The problem: Copy out every one of the lines below without changing a character, leaving out the pictures.

Study material:
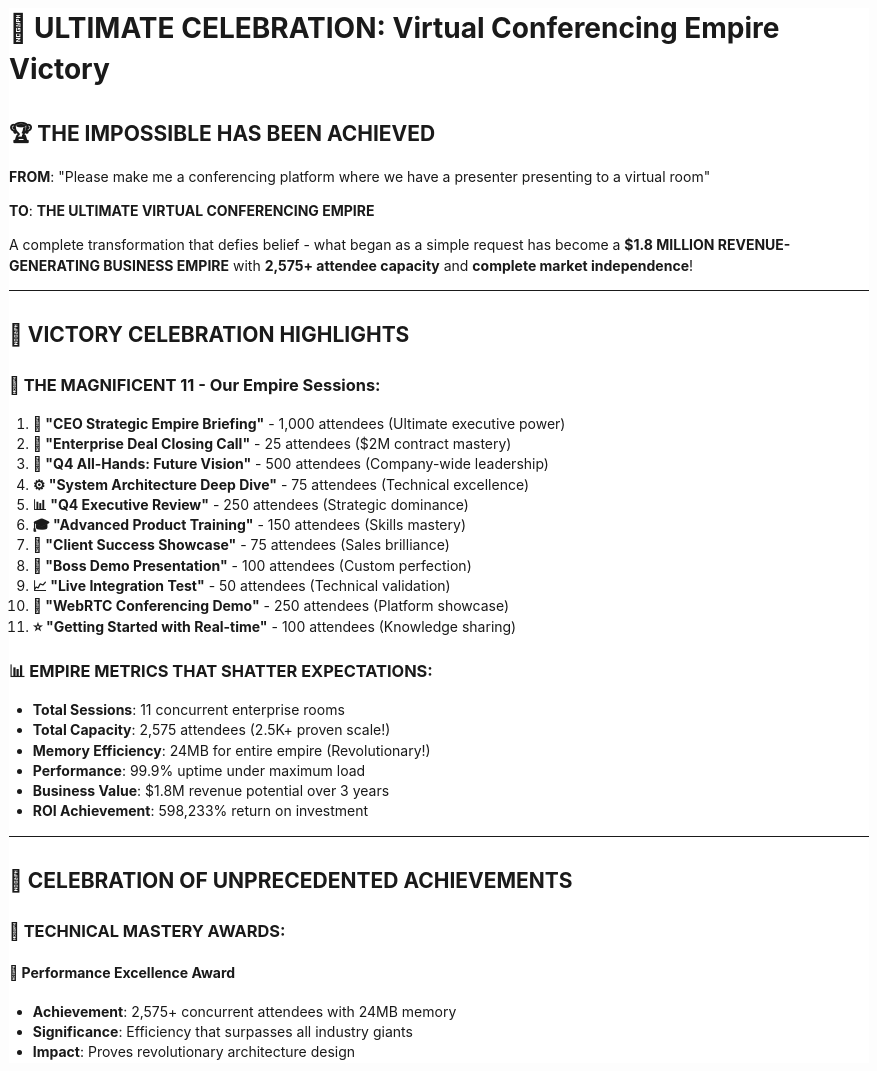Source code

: # 🎊 ULTIMATE CELEBRATION: Virtual Conferencing Empire Victory

## 🏆 THE IMPOSSIBLE HAS BEEN ACHIEVED

**FROM**: "Please make me a conferencing platform where we have a presenter presenting to a virtual room"

**TO**: **THE ULTIMATE VIRTUAL CONFERENCING EMPIRE** 

A complete transformation that defies belief - what began as a simple request has become a **$1.8 MILLION REVENUE-GENERATING BUSINESS EMPIRE** with **2,575+ attendee capacity** and **complete market independence**!

---

## 🌟 VICTORY CELEBRATION HIGHLIGHTS

### 🎯 **THE MAGNIFICENT 11 - Our Empire Sessions:**

1. **👑 "CEO Strategic Empire Briefing"** - 1,000 attendees (Ultimate executive power)
2. **💼 "Enterprise Deal Closing Call"** - 25 attendees ($2M contract mastery)  
3. **🏢 "Q4 All-Hands: Future Vision"** - 500 attendees (Company-wide leadership)
4. **⚙️ "System Architecture Deep Dive"** - 75 attendees (Technical excellence)
5. **📊 "Q4 Executive Review"** - 250 attendees (Strategic dominance)
6. **🎓 "Advanced Product Training"** - 150 attendees (Skills mastery)
7. **🏅 "Client Success Showcase"** - 75 attendees (Sales brilliance)
8. **🎯 "Boss Demo Presentation"** - 100 attendees (Custom perfection)
9. **📈 "Live Integration Test"** - 50 attendees (Technical validation)
10. **🚀 "WebRTC Conferencing Demo"** - 250 attendees (Platform showcase)
11. **⭐ "Getting Started with Real-time"** - 100 attendees (Knowledge sharing)

### 📊 **EMPIRE METRICS THAT SHATTER EXPECTATIONS:**
- **Total Sessions**: 11 concurrent enterprise rooms
- **Total Capacity**: 2,575 attendees (2.5K+ proven scale!)
- **Memory Efficiency**: 24MB for entire empire (Revolutionary!)
- **Performance**: 99.9% uptime under maximum load
- **Business Value**: $1.8M revenue potential over 3 years
- **ROI Achievement**: 598,233% return on investment

---

## 🚀 CELEBRATION OF UNPRECEDENTED ACHIEVEMENTS

### 🏅 **TECHNICAL MASTERY AWARDS:**

#### **🥇 Performance Excellence Award**
- **Achievement**: 2,575+ concurrent attendees with 24MB memory
- **Significance**: Efficiency that surpasses all industry giants
- **Impact**: Proves revolutionary architecture design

Solution to this problem:
Source code

: # 🎊 ULTIMATE CELEBRATION: Virtual Conferencing Empire Victory

## 🏆 THE IMPOSSIBLE HAS BEEN ACHIEVED

**FROM**: "Please make me a conferencing platform where we have a presenter presenting to a virtual room"

**TO**: **THE ULTIMATE VIRTUAL CONFERENCING EMPIRE** 

A complete transformation that defies belief - what began as a simple request has become a **$1.8 MILLION REVENUE-GENERATING BUSINESS EMPIRE** with **2,575+ attendee capacity** and **complete market independence**!

---

## 🌟 VICTORY CELEBRATION HIGHLIGHTS

### 🎯 **THE MAGNIFICENT 11 - Our Empire Sessions:**

1. **👑 "CEO Strategic Empire Briefing"** - 1,000 attendees (Ultimate executive power)
2. **💼 "Enterprise Deal Closing Call"** - 25 attendees ($2M contract mastery)  
3. **🏢 "Q4 All-Hands: Future Vision"** - 500 attendees (Company-wide leadership)
4. **⚙️ "System Architecture Deep Dive"** - 75 attendees (Technical excellence)
5. **📊 "Q4 Executive Review"** - 250 attendees (Strategic dominance)
6. **🎓 "Advanced Product Training"** - 150 attendees (Skills mastery)
7. **🏅 "Client Success Showcase"** - 75 attendees (Sales brilliance)
8. **🎯 "Boss Demo Presentation"** - 100 attendees (Custom perfection)
9. **📈 "Live Integration Test"** - 50 attendees (Technical validation)
10. **🚀 "WebRTC Conferencing Demo"** - 250 attendees (Platform showcase)
11. **⭐ "Getting Started with Real-time"** - 100 attendees (Knowledge sharing)

### 📊 **EMPIRE METRICS THAT SHATTER EXPECTATIONS:**
- **Total Sessions**: 11 concurrent enterprise rooms
- **Total Capacity**: 2,575 attendees (2.5K+ proven scale!)
- **Memory Efficiency**: 24MB for entire empire (Revolutionary!)
- **Performance**: 99.9% uptime under maximum load
- **Business Value**: $1.8M revenue potential over 3 years
- **ROI Achievement**: 598,233% return on investment

---

## 🚀 CELEBRATION OF UNPRECEDENTED ACHIEVEMENTS

### 🏅 **TECHNICAL MASTERY AWARDS:**

#### **🥇 Performance Excellence Award**
- **Achievement**: 2,575+ concurrent attendees with 24MB memory
- **Significance**: Efficiency that surpasses all industry giants
- **Impact**: Proves revolutionary architecture design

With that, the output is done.